Un paio di anni fa Gilad Sharon, figlio del macellaio  di cui sopra, auspicava una soluzione finale per Gaza e per la sua irredimibile popolazione civile, e lo faceva su uno dei principali fogliettini dello stato sionista, non su un blog che nessuno legge, o sul Libro dei Ceffi.
“La popolazione di Gaza non è innocente, hanno eletto Hamas. I gazawi non sono ostaggi, hanno fatto questa scelta liberamente e devono pagarne le conseguenze”.
Secondo qualche gazzettiere la morte dei civili a Gaza non è argomento suscettibile di destare l'attenzione dei sionisti. L'articolo che presentiamo in link testimonia anche l'abiezione di qualche buono a nulla da Libro dei Ceffi, cosa che attesterebbe anche nello stato sionista il persistere di larghi strati sociali connotati da istanze e "valori" tipici della feccia da pallonaio. Una realtà rassicurante per qualsiasi "occidentalista": muoiono i bambini? Meglio, visto che anche Hitler è stato bambino

Il Magen David Adom e gli ospedali israeliani soccorrono, curano e assistono israeliani e palestinesi, senza alcuna distinzione. Ed in particolare in questi tragici giorni, l’ospedale di Beer Sheva sta fornendo assistenza ai bambini feriti che arrivano da Gaza.  Si può dire lo stesso per Hamas?

I sionisti non devono curare e assistere i palestinesi, devono semplicemente smettere di sparare loro addosso.

A Israele e ai palestinesi non piace la guerra. Invece piace ad Hamas, che, unitamente a una politica della tensione, la vede come strumento per raggiungere i propri fini. Hamas non è uno Stato, non aspira ad esserlo, tantomeno con gli strumenti della politica e della diplomazia, come invece fanno i Territori palestinesi. Hamas vuole impadronirsi sempre più dei gangli politici dell’Autorità palestinese, controllarla definitivamente e instaurare una guerra totale per annientare Israele. “Se Hamas getta le armi non c’è più la guerra. Se le getta Israele non c’è più Israele”.

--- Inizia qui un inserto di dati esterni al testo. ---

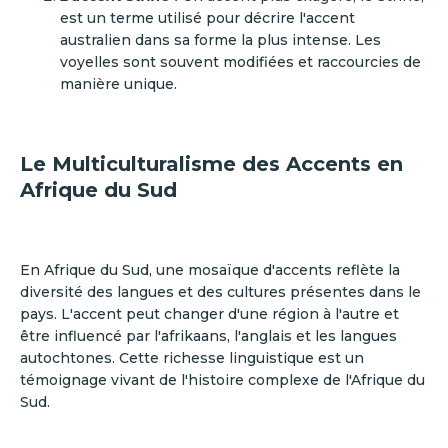
est un terme utilisé pour décrire l'accent
australien dans sa forme la plus intense. Les
voyelles sont souvent modifiées et raccourcies de
manière unique.
Le Multiculturalisme des Accents en
Afrique du Sud
En Afrique du Sud, une mosaïque d'accents reflète la
diversité des langues et des cultures présentes dans le
pays. L'accent peut changer d'une région à l'autre et
être influencé par l'afrikaans, l'anglais et les langues
autochtones. Cette richesse linguistique est un
témoignage vivant de l'histoire complexe de l'Afrique du
Sud.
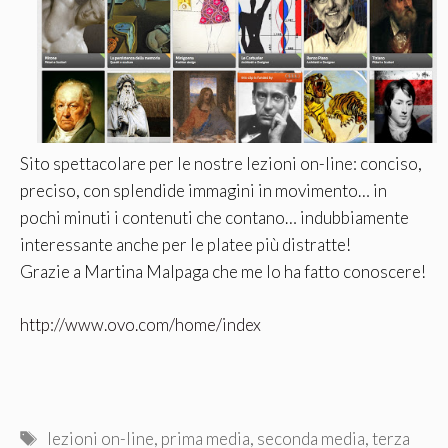
Sito spettacolare per le nostre lezioni on-line: conciso,
preciso, con splendide immagini in movimento… in
pochi minuti i contenuti che contano… indubbiamente
interessante anche per le platee più distratte!
Grazie a Martina Malpaga che me lo ha fatto conoscere!
http://www.ovo.com/home/index
Tag
lezioni on-line
,
prima media
,
seconda media
,
terza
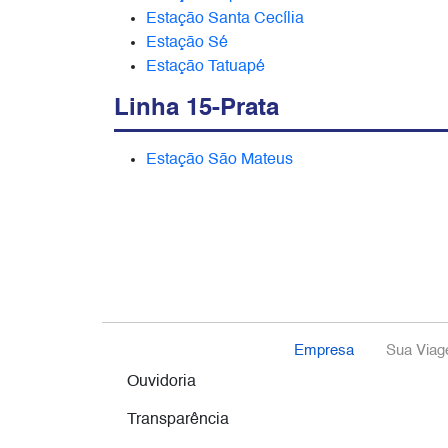
Estação Santa Cecília
Estação Sé
Estação Tatuapé
Linha 15-Prata
Estação São Mateus
Empresa
Sua Via
Ouvidoria
Transparência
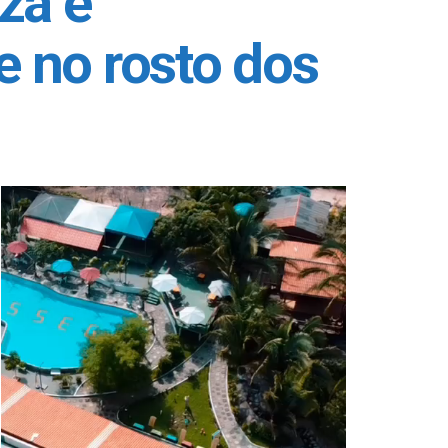
za e
e no rosto dos
Tocador
de
vídeo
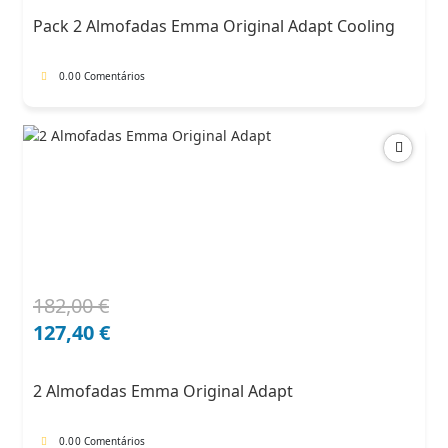
era:
é:
Pack 2 Almofadas Emma Original Adapt Cooling
204,00 €.
132,60 €.
0.0
0 Comentários
182,00
€
O
O
preço
preço
127,40
€
original
atual
era:
é:
2 Almofadas Emma Original Adapt
182,00 €.
127,40 €.
0.0
0 Comentários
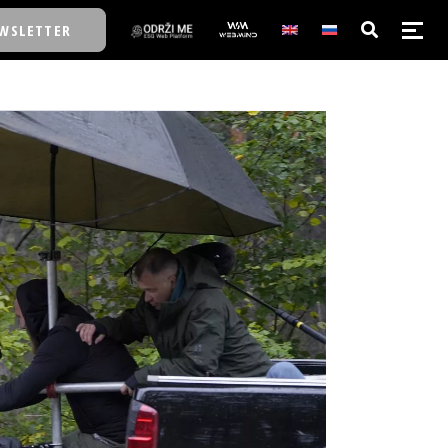
WSLETTER
E/SCHOOL
E/SCHOOL
A
A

Hamas come organizzazione metafisicamente malvagia e capacissima di ogni nequizia è una costante della propaganda sionista e poco importa se gode di un ampio mandato popolare. In che conto il sionismo e l'"occidentalismo" in genere tengano la volontà degli elettori lo si è già visto e men che mai si può anche solo ipotizzare che qualche sionista si chieda se l'affermarsi di Hamas non abbia un qualche motivo concreto invece che affondare nella metafisica.
Le ricorrenti aggressioni sioniste non hanno affatto tolto sostegno a Hamas, che è persino riuscito a superare i seri passi falsi degli ultimi anni, e c'è da pensare che il loro scopo non sia altro che quello di mantenere nello stato sionista un clima politico sfruttabile in termini di suffragi. Una strategia vincente, almeno fino ad oggi.

La carica di Sindaco che lei ricopre La responsabilizza per una presa di posizione che elimini qualunque voce di odio e conflittualità.  Livorno, storicamente città della coesistenza virtuosa delle diversità, deve essere oggi più che mai una testimone attiva di pace e dignità umana. La verità è lo strumento per veicolarle.

Potremmo concludere con una perifrasi, sostenendo che la verità intesa come strumento per veicolare la pace e la dignità umana non abbonda negli scritti di Mosseri.
E sperarndo che mosse come questa si rivelino almeno controproducenti.